Her sabah cep telefonumu açtığımda ilk işim, güvenlik güçlerinin, bir gün önce yaptıkları operasyonları sosyal medya hesabımdan paylaşmak oluyor.
Örneğin önceki gün; İran, Güney Kore, Suriye, Çin, Özbekistan ve İsviçre’nin kırmızı bültenle aradığı 10 suçlunun yakalandığı duyuruldu.
Bu kişilerin kumar, kara para aklama ve insan kaçakçılığı suçlarından arandıkları bildirildi.
Dün sabah da uyuşturucu ve yasa dışı bahis çetelerine yönelik operasyonların haberleri paylaşıldı.
Ses getiren operasyonlar, Ali Yerlikaya’nın İçişleri Bakanı ve Erol Ayyıldız’ın da Emniyet Genel Müdürü olmasından sonra hız kazandı.
Öyle ki, hemen her güne uluslararası suç örgütleri, uyuşturucu baronları ve siber suç çetelerini hedef alan operasyon haberleriyle başlar hale geldik.
★★★
Bu haberleri paylaşmamın ve destek vermemin iki nedeni var.
Birincisi; yarım asrı çoktan geride bıraktığım meslek hayatım uyuşturucu ve fuhuş baronları, çıkar amaçlı suç çeteleri, mafyalar, kara para aklayıcıları ve insan tacirleri gibi halk düşmanlarıyla mücadele ederek geçti.

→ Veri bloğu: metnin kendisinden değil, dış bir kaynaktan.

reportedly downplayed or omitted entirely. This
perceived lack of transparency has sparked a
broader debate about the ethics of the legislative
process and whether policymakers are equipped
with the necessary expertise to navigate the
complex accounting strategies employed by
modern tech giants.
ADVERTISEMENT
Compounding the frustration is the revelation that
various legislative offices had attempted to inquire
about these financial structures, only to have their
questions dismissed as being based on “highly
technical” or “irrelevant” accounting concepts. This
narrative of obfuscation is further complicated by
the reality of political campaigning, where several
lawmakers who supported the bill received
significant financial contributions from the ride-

İkincisi ve çok daha önemlisi; bunlarla gerektiği gibi mücadele edilmediği takdirde, suç bataklığının büyüyüp kamu düzenini içine çektiğini ve bir süre sonra da bu çetelerin sistemi tehdit edecek güce eriştiklerini yaşayarak gördüm.
★★★
Hatırlayacaksınız; 90’lı yıllarda lüks otellerde “Casino” adı altında faaliyet gösteren ışıltılı kumarhanelerde öylesine büyük bir kara para çarkı oluşmuştu ki, kumar baronları neredeyse siyasete ağırlıklarını koyacak güce ulaşmışlardı. Kumarhaneler Kralı olarak ünlenen Ömer Lütfü Topal, bu güç savaşları nedeniyle öldürülmüştü.
Eğer Susurluk Çetesi skandalı patlak vermemiş olsaydı, hem faili meçhul cinayetler sürecek, hem de arkalarına çeteleşen kamu gücünü alan kumar ve uyuşturucu baronları, bir süre sonra siyaseti yönlendirecek noktaya geleceklerdi.
Neyse ki gerçek geç de olsa görüldü ve “Casino”lar kapatılarak, kara para çarklarına çomak sokuldu.
★★★
Peki Ali Yerlikaya yönetimindeki emniyet ve jandarma güçlerinin sürekli operasyonlar yapmaları, bu kanun tanımaz yapıların ve halk düşmanlarının bir daha kafa kaldıramayacak hale gelmelerini sağlamaya yeterli olur mu?